→ **ASSIGNMENT**:
Give again, word for word, each line below starting at the one that contains "17: (175, 689)" and ending at the one that contains "35: (608, 244)".

→ **ENTRIES PROVIDED**:

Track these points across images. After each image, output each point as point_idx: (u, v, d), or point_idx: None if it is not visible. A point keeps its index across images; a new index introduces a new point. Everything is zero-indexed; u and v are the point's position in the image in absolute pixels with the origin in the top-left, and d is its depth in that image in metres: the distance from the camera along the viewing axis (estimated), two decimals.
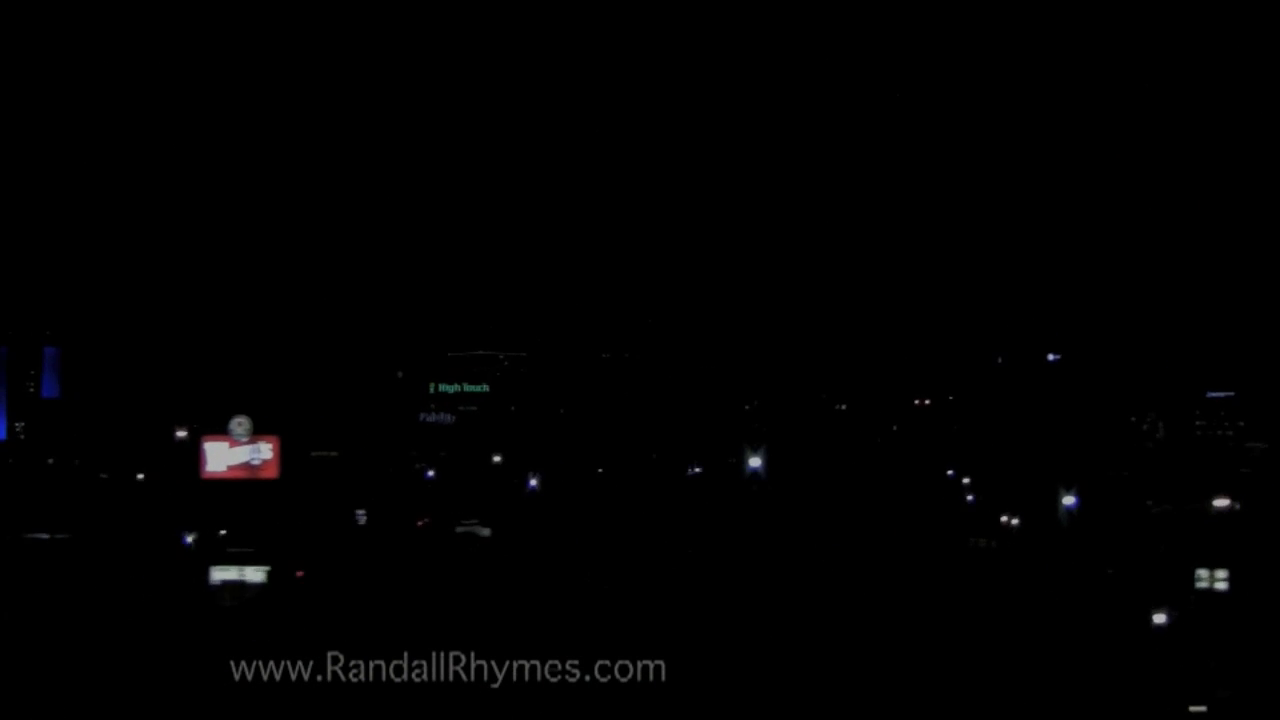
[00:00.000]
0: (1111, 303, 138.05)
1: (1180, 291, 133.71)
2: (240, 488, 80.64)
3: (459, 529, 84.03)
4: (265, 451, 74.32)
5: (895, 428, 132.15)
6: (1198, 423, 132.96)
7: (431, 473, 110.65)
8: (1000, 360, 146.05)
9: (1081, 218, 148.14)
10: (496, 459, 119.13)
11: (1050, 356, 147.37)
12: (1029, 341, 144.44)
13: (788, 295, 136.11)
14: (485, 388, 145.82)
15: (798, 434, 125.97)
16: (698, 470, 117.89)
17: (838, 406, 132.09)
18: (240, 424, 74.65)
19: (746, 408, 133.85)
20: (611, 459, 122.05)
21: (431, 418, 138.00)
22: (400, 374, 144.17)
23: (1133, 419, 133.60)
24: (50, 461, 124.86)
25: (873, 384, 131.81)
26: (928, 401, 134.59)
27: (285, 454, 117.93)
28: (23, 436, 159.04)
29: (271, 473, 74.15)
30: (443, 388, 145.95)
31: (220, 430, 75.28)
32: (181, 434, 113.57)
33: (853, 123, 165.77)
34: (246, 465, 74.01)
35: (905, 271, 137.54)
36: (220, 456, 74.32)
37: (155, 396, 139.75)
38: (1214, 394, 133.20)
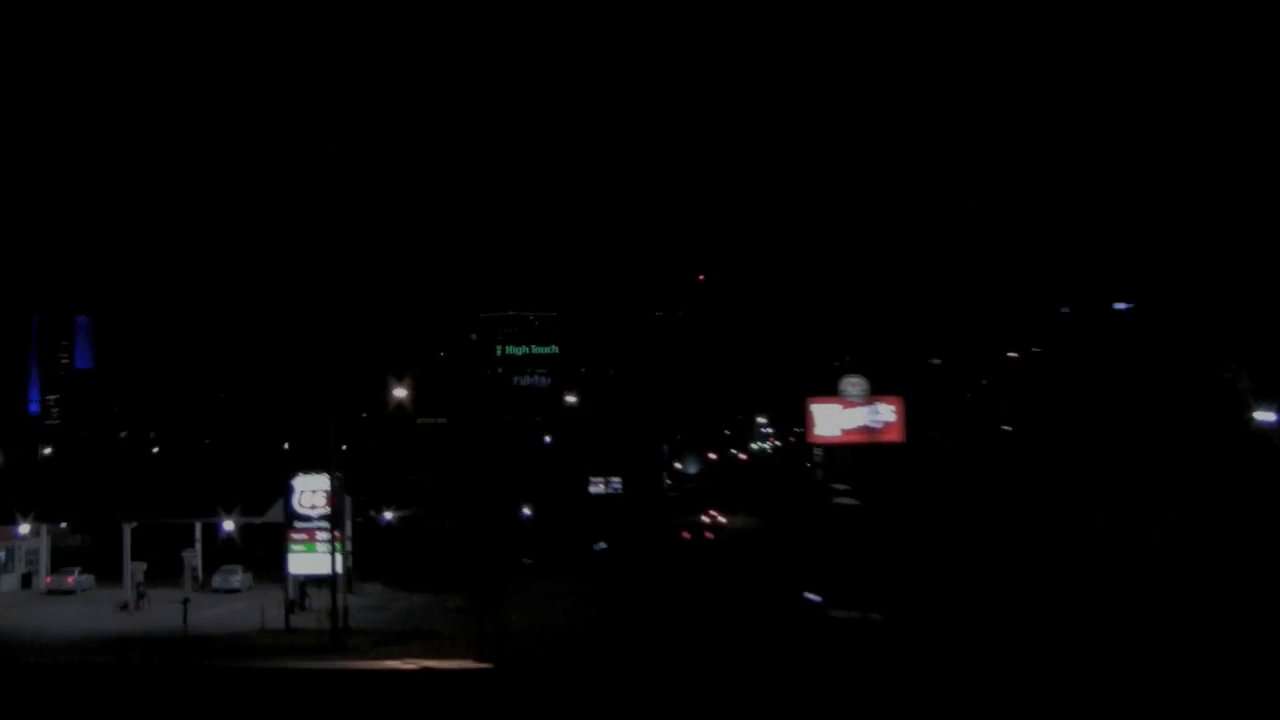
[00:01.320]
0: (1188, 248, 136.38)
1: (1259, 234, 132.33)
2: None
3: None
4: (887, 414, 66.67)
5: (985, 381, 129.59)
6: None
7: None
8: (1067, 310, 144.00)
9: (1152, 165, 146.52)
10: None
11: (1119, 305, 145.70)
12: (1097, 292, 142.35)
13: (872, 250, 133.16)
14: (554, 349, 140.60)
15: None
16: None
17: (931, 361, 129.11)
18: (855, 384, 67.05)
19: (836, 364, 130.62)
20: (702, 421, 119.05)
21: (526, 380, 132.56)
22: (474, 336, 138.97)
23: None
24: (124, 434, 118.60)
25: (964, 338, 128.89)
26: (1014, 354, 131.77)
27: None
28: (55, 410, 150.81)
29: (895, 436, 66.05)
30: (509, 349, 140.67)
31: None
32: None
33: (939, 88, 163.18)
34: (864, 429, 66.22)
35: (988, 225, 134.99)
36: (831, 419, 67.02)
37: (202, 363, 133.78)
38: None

--

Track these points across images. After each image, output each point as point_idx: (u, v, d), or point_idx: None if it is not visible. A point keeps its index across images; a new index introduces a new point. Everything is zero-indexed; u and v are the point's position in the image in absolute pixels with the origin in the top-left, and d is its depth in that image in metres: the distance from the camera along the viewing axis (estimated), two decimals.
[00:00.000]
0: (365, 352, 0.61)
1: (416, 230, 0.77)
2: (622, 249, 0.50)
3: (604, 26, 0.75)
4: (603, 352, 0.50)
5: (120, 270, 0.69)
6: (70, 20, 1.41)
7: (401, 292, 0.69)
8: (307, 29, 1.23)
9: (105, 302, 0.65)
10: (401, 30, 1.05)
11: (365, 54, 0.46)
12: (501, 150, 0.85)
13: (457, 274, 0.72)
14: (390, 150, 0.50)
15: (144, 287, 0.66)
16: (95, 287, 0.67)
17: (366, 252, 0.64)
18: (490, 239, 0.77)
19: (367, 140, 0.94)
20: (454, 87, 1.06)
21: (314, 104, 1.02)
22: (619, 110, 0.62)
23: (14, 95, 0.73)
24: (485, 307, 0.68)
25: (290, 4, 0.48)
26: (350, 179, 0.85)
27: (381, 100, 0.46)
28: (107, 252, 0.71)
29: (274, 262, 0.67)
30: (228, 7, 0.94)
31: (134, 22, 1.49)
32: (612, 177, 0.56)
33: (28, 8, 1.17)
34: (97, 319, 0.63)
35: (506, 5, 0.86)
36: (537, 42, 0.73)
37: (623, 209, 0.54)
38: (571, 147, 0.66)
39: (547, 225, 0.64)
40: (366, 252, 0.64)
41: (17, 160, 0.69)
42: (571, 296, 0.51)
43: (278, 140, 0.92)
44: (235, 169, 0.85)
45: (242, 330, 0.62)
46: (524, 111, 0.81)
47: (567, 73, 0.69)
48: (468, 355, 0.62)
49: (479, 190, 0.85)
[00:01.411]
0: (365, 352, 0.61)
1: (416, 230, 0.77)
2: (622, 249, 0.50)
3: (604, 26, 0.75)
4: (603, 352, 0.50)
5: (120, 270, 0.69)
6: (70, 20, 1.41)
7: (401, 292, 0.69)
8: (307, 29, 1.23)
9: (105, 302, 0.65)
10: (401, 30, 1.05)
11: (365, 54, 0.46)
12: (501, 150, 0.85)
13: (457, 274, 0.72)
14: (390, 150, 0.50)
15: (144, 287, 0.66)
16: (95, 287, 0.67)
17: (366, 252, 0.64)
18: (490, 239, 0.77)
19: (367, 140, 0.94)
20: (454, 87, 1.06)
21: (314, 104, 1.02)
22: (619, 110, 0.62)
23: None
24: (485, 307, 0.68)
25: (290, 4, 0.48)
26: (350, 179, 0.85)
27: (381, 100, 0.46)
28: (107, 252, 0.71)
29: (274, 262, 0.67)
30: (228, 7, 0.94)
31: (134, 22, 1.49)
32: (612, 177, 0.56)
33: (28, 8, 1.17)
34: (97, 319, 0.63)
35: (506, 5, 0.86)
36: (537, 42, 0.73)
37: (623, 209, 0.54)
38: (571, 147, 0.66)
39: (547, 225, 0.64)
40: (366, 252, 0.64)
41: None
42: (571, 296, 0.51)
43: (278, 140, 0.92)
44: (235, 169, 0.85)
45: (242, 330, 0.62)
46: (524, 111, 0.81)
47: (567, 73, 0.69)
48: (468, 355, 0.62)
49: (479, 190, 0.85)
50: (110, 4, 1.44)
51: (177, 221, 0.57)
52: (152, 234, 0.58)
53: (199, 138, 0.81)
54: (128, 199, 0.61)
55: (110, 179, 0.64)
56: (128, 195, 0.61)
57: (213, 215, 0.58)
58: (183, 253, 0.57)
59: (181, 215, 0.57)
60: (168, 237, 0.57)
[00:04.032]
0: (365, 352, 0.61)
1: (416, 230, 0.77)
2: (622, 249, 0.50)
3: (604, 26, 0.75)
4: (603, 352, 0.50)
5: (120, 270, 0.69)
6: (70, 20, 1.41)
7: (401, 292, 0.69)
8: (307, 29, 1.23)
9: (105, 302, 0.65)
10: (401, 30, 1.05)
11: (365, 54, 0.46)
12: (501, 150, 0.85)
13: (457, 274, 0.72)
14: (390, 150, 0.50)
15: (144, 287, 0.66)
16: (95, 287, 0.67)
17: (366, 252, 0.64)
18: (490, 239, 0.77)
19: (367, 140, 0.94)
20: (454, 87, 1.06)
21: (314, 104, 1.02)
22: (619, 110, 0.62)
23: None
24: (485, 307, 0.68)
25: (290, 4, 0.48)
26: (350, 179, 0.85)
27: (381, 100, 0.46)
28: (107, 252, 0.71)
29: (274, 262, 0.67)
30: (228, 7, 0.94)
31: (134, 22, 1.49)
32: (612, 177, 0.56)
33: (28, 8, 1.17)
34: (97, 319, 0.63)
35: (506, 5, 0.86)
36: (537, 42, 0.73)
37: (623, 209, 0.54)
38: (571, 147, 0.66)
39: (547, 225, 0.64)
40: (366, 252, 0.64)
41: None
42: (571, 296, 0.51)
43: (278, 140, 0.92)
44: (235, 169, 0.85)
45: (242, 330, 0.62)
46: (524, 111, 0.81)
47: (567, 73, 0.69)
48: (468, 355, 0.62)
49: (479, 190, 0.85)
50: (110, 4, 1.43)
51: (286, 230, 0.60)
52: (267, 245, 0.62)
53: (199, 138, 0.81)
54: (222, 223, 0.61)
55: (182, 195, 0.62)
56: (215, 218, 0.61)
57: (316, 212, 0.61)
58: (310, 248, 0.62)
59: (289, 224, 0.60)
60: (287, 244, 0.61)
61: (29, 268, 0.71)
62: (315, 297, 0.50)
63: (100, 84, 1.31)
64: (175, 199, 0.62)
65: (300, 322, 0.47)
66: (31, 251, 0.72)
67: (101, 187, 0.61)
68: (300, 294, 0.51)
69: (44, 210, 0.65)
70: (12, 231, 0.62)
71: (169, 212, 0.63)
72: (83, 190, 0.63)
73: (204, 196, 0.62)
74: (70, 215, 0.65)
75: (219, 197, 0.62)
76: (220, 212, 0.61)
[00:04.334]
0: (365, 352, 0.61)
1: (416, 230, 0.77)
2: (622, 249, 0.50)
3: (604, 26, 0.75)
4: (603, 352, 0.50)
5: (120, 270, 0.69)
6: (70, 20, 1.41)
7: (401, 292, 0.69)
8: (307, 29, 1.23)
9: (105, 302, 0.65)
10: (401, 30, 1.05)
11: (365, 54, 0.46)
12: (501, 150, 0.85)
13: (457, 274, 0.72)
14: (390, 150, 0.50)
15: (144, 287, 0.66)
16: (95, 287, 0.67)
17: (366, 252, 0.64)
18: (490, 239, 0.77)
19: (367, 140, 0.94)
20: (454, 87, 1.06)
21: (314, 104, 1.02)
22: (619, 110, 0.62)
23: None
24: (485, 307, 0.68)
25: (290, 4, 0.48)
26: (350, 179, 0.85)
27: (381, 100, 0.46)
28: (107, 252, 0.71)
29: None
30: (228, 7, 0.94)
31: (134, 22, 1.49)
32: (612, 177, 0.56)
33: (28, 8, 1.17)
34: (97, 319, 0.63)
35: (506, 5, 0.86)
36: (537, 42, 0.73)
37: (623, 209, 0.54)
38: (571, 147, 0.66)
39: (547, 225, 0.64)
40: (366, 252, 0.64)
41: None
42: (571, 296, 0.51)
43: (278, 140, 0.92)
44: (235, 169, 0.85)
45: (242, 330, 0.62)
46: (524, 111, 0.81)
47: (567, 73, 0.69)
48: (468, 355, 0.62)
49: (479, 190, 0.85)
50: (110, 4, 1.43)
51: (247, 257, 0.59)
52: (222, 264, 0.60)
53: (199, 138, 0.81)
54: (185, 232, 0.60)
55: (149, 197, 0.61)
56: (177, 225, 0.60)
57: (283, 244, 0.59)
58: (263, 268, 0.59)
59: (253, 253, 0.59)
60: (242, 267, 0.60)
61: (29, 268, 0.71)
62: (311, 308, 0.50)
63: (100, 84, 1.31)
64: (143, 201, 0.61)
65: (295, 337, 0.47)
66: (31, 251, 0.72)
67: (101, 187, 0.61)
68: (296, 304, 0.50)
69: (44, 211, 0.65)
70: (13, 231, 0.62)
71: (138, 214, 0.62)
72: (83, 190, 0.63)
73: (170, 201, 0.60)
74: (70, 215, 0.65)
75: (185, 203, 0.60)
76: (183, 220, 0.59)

* * *

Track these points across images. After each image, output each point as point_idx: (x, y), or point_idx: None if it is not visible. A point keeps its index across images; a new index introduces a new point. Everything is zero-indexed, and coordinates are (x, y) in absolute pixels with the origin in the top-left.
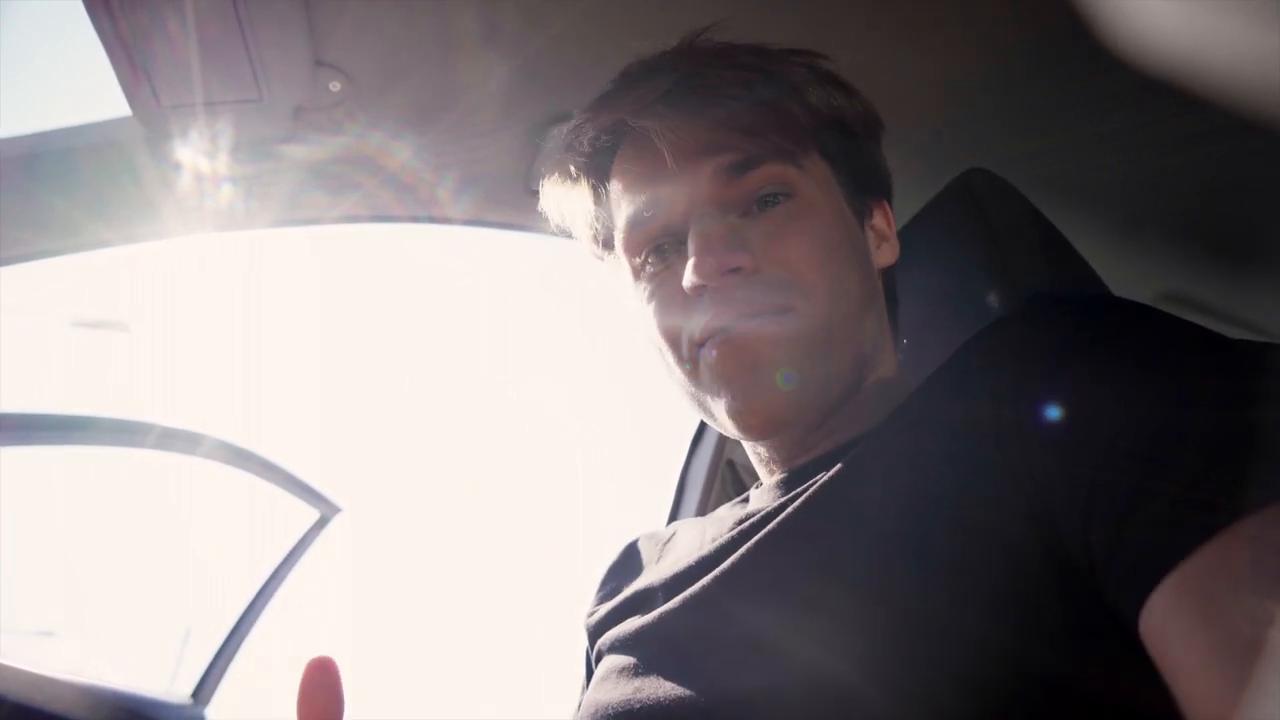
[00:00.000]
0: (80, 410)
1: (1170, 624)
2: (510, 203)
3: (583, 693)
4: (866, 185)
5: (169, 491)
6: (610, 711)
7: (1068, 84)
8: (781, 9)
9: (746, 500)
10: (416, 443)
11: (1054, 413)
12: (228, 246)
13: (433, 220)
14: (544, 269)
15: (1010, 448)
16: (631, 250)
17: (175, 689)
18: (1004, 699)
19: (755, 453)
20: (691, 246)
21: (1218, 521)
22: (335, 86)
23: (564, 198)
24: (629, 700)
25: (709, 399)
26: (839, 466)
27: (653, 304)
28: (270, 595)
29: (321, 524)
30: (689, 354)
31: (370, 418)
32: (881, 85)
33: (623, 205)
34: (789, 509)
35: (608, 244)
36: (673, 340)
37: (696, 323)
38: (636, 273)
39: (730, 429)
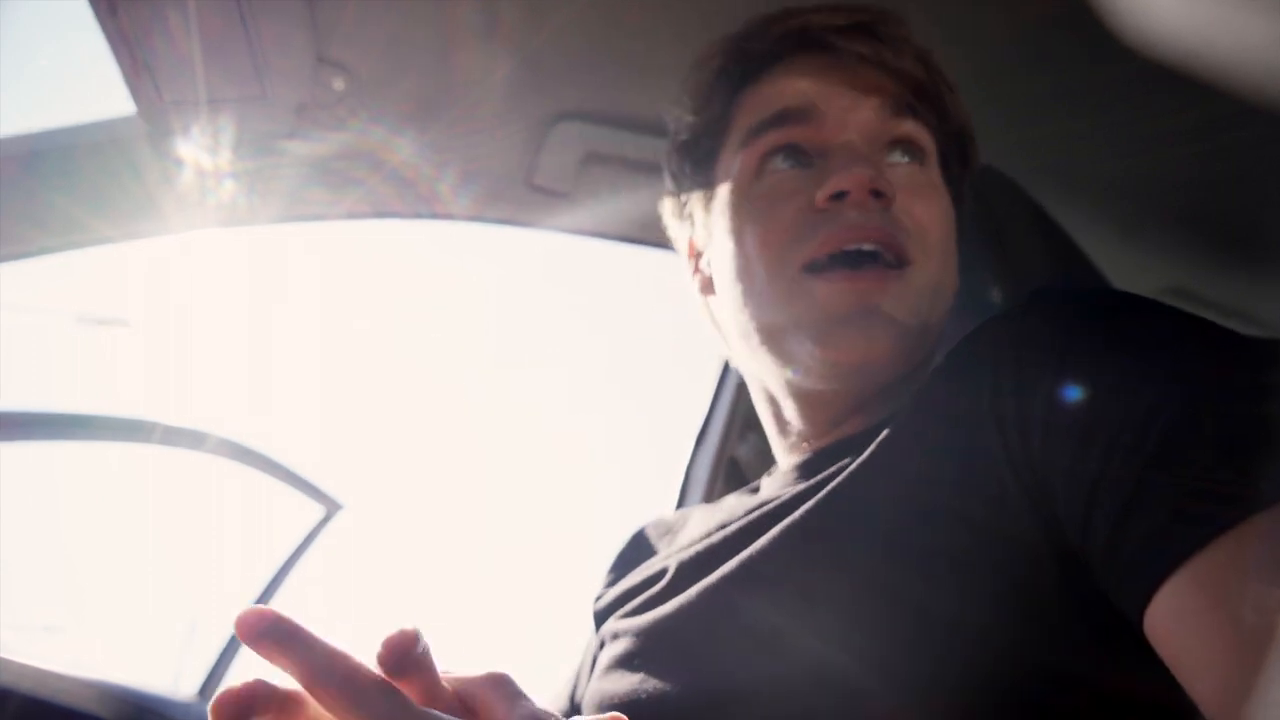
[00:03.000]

→ **EXERCISE SOLUTION**:
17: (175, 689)
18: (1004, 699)
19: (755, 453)
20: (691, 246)
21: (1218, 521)
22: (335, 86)
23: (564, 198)
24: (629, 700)
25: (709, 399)
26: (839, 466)
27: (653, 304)
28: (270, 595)
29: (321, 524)
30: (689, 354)
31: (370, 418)
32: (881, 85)
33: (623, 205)
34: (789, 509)
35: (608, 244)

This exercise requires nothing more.